To address the third problem, the image had been assumed as a Markov Random Field (MRF) that is subject to the Gibbs distribution ( Caillol, Hillon, amp; Pieczynski, 1993; Derin amp; Elliott, 1987; Wang amp; Zhang, 2012 ).为了解决第三个问题, 图像被假设为一个马尔可夫随机场 (MRF), 受吉布斯分布限制 ( Caillol, Hillon, amp; Pieczynski, 1993; Derin amp; Elliott, 1987; Wang amp; Zhang, 2012 )。 Based on this assumption, a lot of effort s have been put into the segmentation research work and many MRF-based segmentation methods have been proposed. 基于这一假设, 在分割研究工作中投入了大量的精力, 并提出了许多基于马尔可夫随机场的分割方法。For instance, some researchers proposed to cluster the texture features with a mixture of Gaussian models for better performance ( Yang, Wright,Ma, amp; Sastry, 2008 ).例如, 一些研究人员建议将纹理特征与高斯模型混合以提高性能 ( Yang, Wright,Ma, amp; Sastry, 2008 )。 Some researchers combined the Maximuma posteriori (MAP), maximum likelihood (ML) and graph cut to achieve the satisfactory segmentation results ( Chen, Cao, Wang,Liu, amp; Tang, 2010 ). 一些研究人员将最大后验概率 (MAP)、最大似然估计(ML) 和图形裁剪相结合, 以达到满意的分割结果 ( Chen, Cao, Wang,Liu, amp; Tang, 2010 )。One merit of the MRF-based method is thatit could distinguish different textured regions, especially for the textures that could be modeled and defined with parameters. 基于马尔可夫随机场方法的一个优点是它可以区分不同的纹理区域, 特别是对于可以用参数建模和定义的纹理。The major drawback of MRF-based methods is that they could not estimatethe parameters of the textures with adequate accuracy in most cases, especially for the natural images.基于马尔可夫随机场方法的主要缺点是, 在大多数情况下, 它们不足以准确估计纹理的参数, 特别是对自然图像。On the other hand, its segmentation accuracy is determined by the accuracy of theparameter estimation. 另一方面, 它的分割精度取决于参数估计的准确度。

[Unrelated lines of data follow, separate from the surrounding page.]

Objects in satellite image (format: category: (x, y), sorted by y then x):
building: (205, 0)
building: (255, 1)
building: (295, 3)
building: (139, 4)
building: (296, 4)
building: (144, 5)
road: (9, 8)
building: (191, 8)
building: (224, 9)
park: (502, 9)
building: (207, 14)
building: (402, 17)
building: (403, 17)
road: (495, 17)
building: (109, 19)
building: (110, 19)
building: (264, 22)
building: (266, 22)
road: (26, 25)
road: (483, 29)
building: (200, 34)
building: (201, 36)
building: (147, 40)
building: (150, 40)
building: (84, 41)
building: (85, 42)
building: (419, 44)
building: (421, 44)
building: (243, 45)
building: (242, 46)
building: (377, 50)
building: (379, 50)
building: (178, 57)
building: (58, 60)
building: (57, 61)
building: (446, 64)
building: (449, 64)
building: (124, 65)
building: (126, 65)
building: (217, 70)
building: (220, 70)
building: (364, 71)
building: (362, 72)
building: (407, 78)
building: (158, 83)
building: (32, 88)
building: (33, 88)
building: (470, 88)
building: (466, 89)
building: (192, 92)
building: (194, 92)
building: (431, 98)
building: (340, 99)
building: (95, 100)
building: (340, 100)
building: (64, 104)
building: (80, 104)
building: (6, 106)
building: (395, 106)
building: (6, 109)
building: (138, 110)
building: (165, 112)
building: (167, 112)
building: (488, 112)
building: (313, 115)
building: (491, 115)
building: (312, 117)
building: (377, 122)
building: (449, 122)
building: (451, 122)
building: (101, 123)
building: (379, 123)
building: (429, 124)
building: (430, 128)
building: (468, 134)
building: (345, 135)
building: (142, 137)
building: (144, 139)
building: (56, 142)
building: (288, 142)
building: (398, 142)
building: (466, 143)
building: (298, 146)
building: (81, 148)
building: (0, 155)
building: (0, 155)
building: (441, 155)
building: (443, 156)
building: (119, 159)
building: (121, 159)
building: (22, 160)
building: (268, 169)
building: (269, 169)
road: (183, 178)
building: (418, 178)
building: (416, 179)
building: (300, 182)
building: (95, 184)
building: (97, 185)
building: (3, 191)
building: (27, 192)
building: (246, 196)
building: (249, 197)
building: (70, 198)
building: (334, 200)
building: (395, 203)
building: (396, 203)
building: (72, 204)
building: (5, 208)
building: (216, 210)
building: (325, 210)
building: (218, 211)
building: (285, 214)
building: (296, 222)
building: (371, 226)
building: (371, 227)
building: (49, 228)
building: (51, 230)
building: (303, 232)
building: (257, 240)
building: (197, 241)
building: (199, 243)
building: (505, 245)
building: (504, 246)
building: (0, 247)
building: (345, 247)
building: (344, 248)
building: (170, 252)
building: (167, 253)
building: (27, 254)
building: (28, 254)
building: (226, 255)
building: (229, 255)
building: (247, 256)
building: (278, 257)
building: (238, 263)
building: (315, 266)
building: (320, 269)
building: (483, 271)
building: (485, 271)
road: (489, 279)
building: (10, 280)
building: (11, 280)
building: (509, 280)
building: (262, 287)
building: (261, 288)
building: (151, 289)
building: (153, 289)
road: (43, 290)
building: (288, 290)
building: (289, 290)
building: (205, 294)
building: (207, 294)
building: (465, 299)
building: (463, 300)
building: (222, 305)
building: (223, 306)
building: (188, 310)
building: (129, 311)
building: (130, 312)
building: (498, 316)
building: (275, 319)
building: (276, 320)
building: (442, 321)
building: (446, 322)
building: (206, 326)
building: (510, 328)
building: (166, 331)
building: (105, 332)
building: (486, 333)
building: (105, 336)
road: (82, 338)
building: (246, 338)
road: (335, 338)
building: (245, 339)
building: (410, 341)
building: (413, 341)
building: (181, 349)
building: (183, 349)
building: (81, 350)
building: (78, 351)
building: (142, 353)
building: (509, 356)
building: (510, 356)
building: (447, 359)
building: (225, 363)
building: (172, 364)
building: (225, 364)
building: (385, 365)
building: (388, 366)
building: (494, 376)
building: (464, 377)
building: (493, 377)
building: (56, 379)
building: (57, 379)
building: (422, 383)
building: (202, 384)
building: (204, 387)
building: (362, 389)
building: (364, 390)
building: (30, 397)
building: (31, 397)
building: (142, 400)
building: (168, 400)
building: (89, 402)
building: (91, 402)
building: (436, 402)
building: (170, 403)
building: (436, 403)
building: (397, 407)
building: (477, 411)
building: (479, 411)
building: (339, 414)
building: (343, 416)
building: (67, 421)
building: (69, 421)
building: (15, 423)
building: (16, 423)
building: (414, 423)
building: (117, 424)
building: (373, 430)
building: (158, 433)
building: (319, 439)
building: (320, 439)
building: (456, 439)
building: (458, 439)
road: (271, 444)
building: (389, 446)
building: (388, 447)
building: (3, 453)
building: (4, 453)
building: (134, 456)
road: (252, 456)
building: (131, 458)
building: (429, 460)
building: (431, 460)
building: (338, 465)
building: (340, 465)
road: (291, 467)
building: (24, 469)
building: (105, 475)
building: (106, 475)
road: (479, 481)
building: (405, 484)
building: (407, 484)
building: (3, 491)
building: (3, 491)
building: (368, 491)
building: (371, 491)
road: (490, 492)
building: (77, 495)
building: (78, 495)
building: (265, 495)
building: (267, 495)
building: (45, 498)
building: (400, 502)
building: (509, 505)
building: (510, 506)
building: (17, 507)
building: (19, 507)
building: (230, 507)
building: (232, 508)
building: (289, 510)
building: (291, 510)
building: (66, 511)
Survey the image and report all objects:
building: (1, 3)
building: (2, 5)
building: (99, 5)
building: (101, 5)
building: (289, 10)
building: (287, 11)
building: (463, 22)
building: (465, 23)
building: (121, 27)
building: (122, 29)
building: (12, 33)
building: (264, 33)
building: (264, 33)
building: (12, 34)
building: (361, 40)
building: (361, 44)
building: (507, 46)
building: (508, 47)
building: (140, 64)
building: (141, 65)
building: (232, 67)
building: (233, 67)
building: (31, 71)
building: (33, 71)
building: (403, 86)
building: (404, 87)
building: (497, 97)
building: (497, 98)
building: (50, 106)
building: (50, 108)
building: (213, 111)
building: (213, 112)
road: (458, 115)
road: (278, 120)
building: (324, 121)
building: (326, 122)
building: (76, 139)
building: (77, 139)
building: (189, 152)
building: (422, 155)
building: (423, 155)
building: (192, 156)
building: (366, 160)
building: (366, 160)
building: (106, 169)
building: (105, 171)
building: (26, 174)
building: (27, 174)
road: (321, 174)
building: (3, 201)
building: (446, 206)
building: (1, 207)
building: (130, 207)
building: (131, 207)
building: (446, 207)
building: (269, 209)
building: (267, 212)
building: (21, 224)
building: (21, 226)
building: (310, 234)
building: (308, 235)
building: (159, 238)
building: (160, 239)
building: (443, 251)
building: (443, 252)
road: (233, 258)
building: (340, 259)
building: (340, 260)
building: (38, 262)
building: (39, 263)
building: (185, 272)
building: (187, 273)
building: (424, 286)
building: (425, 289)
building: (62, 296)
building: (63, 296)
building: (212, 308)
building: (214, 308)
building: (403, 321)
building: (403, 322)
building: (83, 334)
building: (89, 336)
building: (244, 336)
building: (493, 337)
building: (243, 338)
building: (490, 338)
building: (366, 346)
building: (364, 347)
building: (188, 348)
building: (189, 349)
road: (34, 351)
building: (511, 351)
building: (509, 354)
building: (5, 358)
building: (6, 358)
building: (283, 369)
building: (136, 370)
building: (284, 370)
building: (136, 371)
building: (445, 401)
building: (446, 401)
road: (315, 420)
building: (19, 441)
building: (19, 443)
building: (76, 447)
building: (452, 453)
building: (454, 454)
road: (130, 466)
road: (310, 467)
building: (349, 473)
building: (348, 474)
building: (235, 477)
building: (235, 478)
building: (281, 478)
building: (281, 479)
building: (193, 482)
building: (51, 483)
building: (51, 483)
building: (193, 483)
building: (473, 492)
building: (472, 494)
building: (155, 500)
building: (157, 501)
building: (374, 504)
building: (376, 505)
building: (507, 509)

Consequently, the accuracy of MRF-based methods is only good for a specific class of images whose texture parameters could be estimated robustly. 因此, 基于马尔可夫随机场方法的准确性仅对特定的图像类具有良好的纹理参数估计。Although the parameter of the Gibbs distribution might not be estimated accurately in most cases, it characterizes the interaction of neighboring pixels well and thus could be utilized in the segmentation process. 虽然在大多数情况下, 吉布斯分布的参数可能无法准确估计, 但它能很好地刻画相邻像素之间的相互作用, 从而在分割过程中得到应用。Instead of estimating its parameters, we use the iterative gradient descent method to minimize the energy of the Gibbs distribution until it converges to a steady state.而不是估计其参数, 我们使用迭代梯度下降法, 以尽量减少吉布斯分布的能量, 直到它收敛到一个稳定的状态。